The oxidation of NO by O3 is first order in each of the reactants, and its rate constant is 1.5 ´ 107 M-1·s-1. If the concentrations of NO and O3 are each 5.0 ´ 10-7 M, what is the rate of oxidation of NO in M·s-1?
rate = k(NO)(O3)
rate = 1.5E7(NO)(O3)
To find the rate of oxidation of NO, we can use the rate law equation for a first-order reaction:
rate = k * [NO] * [O3]
Given that the rate constant (k) is 1.5 * 10^7 M^(-1)·s^(-1), and the concentrations of NO and O3 are both 5.0 * 10^(-7) M, we can substitute these values into the rate equation:
rate = (1.5 * 10^7 M^(-1)·s^(-1)) * (5.0 * 10^(-7) M) * (5.0 * 10^(-7) M)
rate = 3.75 * 10^(-6) M·s^(-1)
Therefore, the rate of oxidation of NO is 3.75 * 10^(-6) M·s^(-1).
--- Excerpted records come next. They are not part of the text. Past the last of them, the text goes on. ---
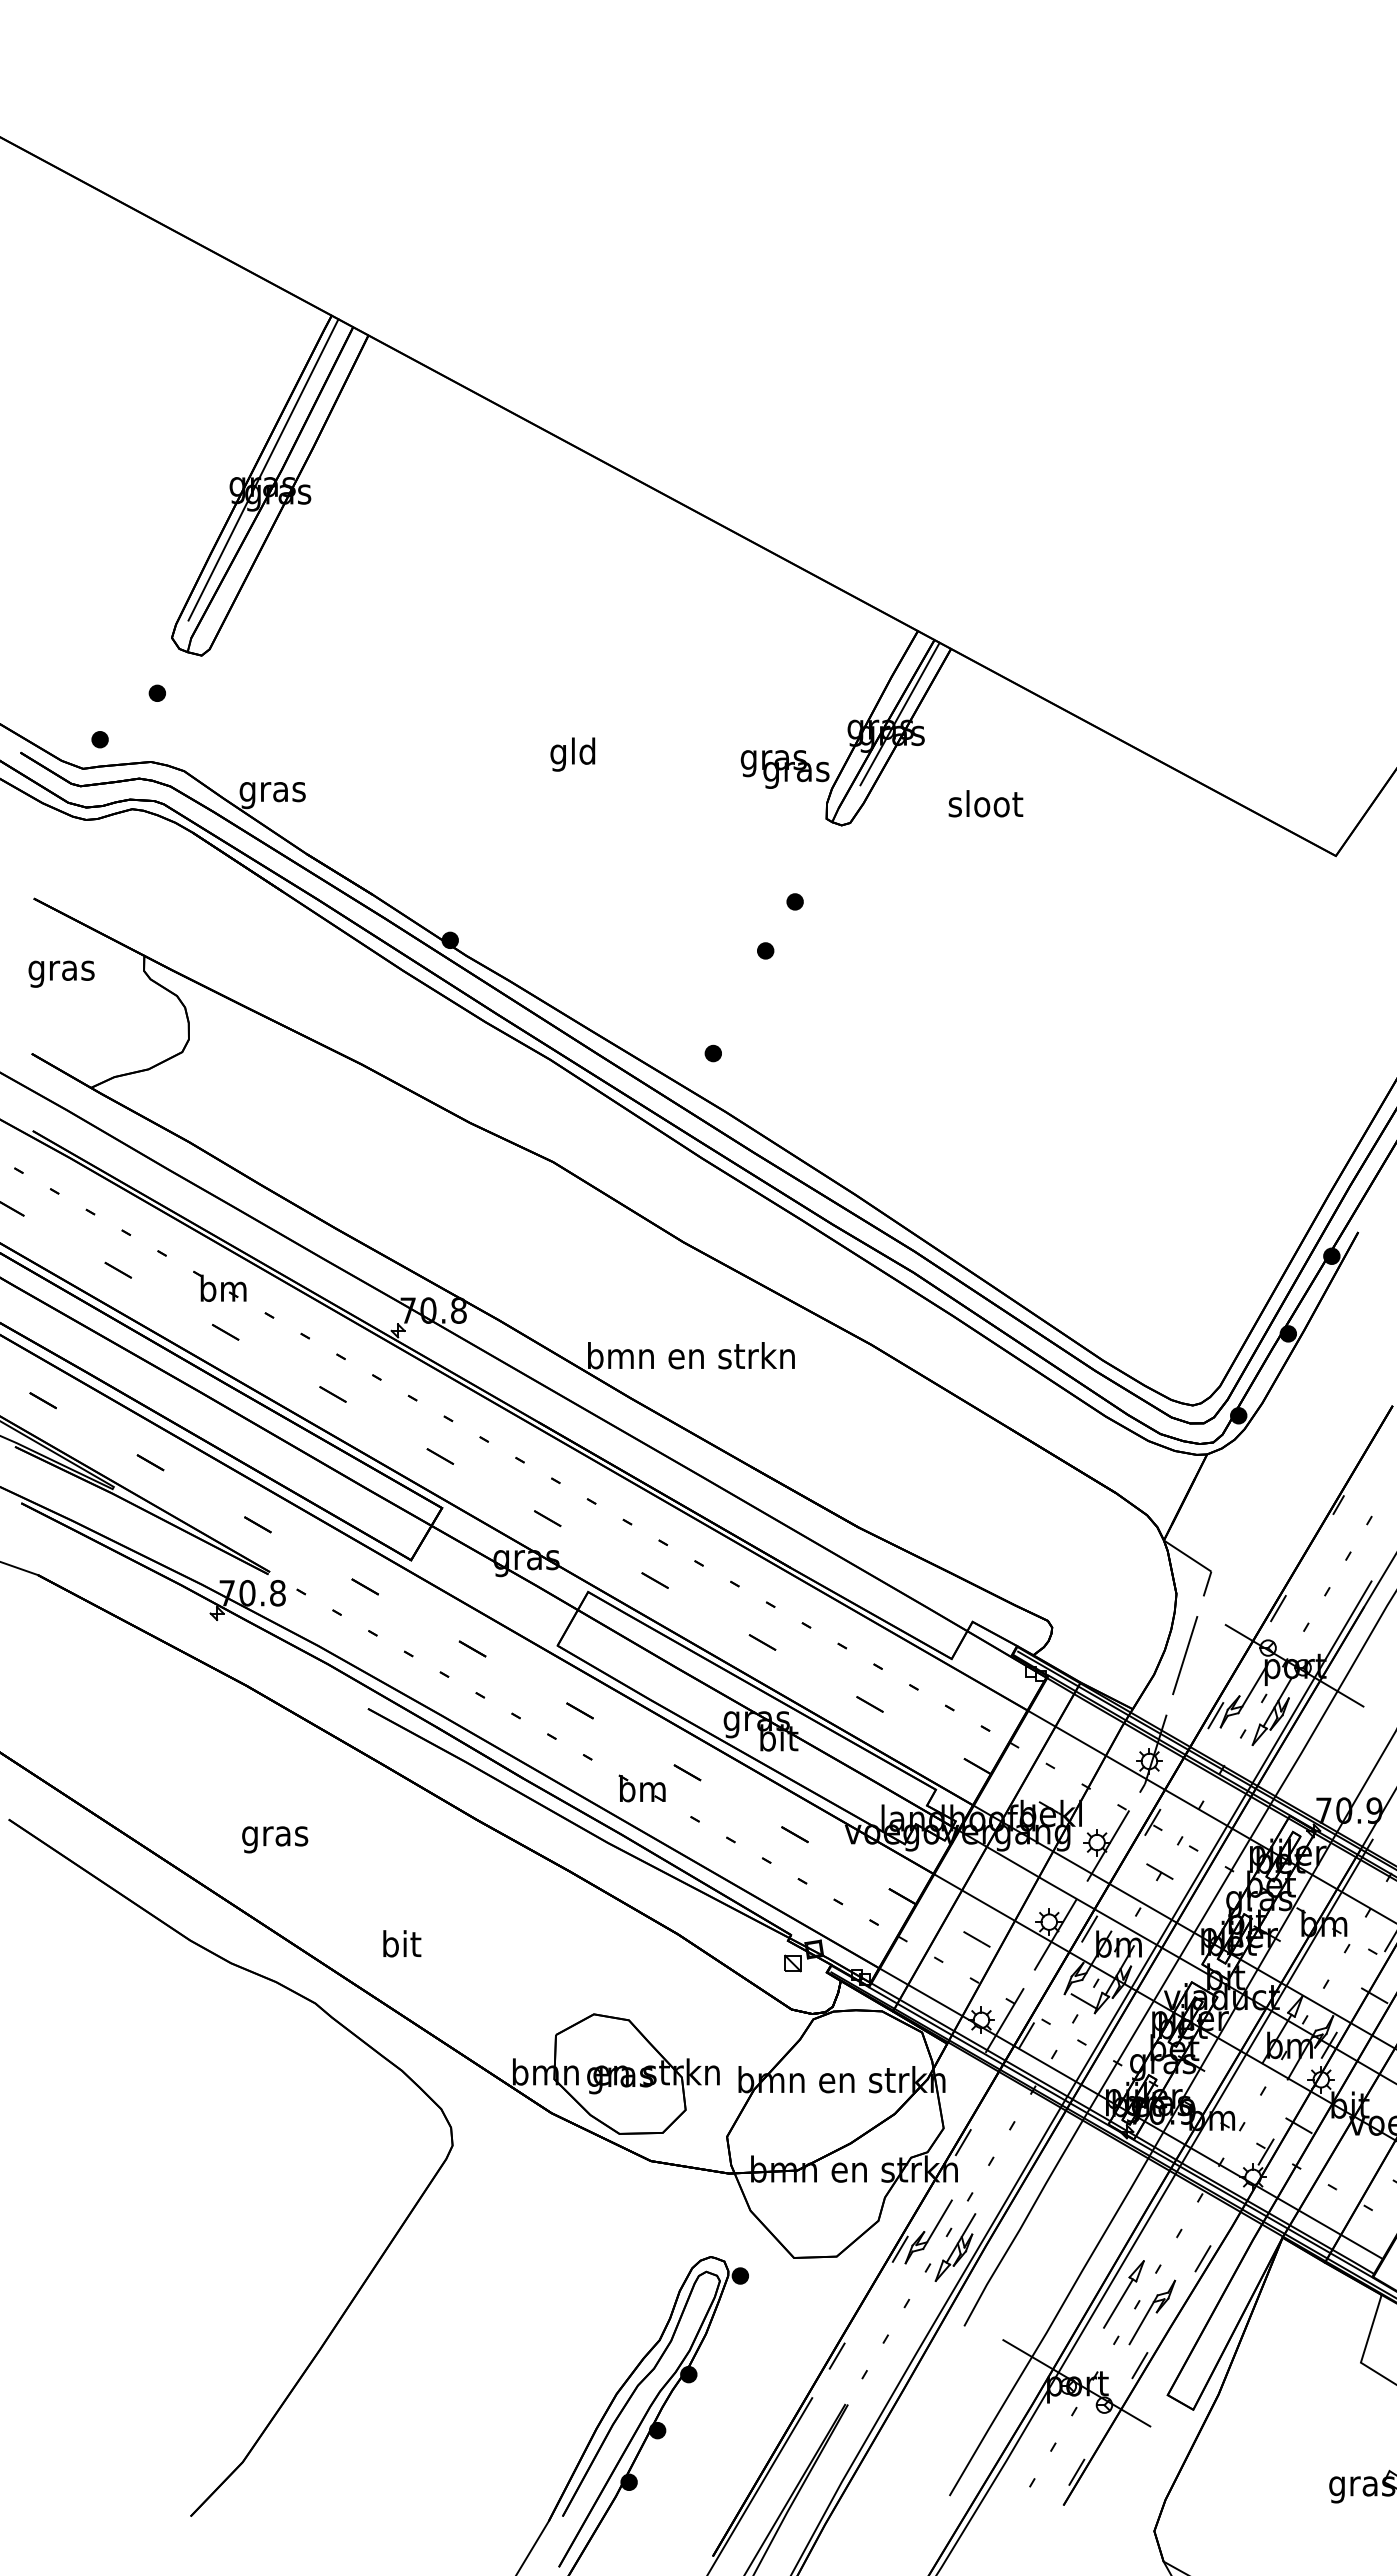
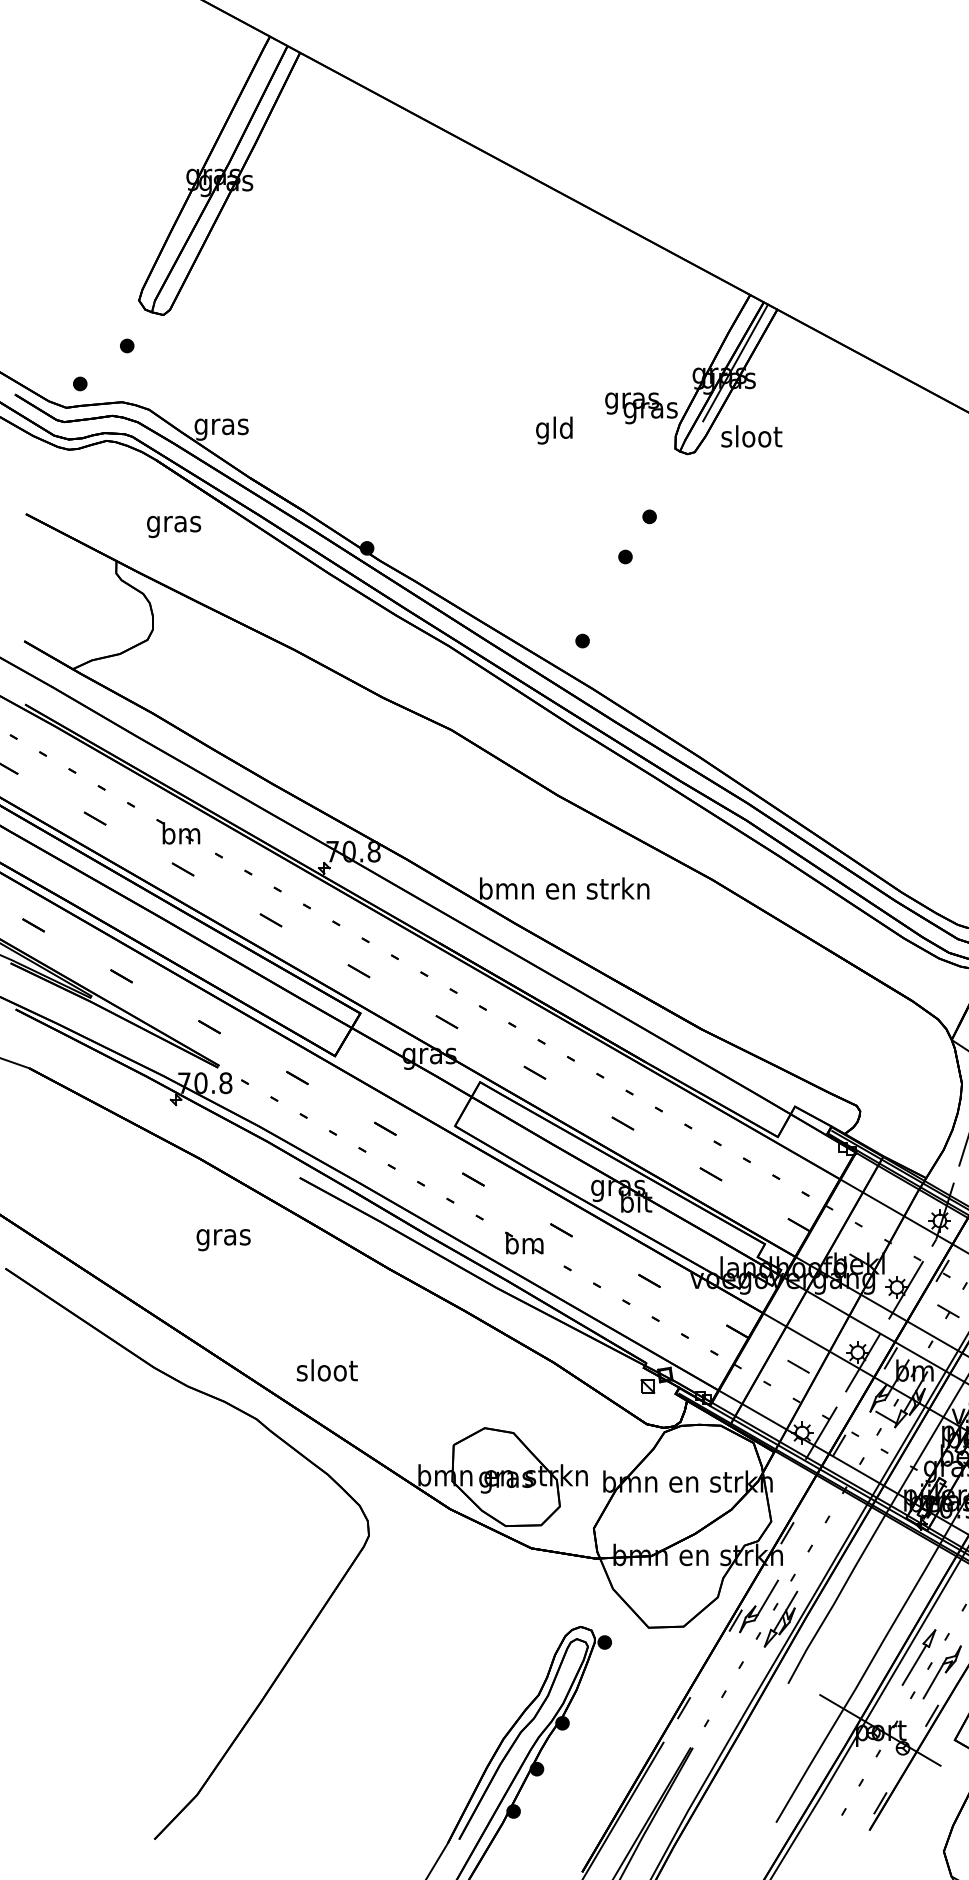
line: (263, 469) -> (214, 162), removed
text: (572, 754) -> (554, 430), moved
text: (985, 803) -> (751, 436), moved
text: (61, 973) -> (173, 526), moved
text: (275, 1839) -> (223, 1239), moved
text: (401, 1943) -> (327, 1370), bit -> sloot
To calculate the rate of oxidation of NO in M·s-1, we can use the rate equation for a first-order reaction:
rate = k[NO][O3]
Given that the rate constant (k) is 1.5 × 10^7 M-1·s-1 and the concentrations of NO and O3 are both 5.0 × 10^-7 M, we can substitute these values into the rate equation:
rate = (1.5 × 10^7 M-1·s-1)(5.0 × 10^-7 M)(5.0 × 10^-7 M)
Simplifying this expression, we get:
rate = 3.75 × 10^7 M·s-1
Therefore, the rate of oxidation of NO is 3.75 × 10^7 M·s-1.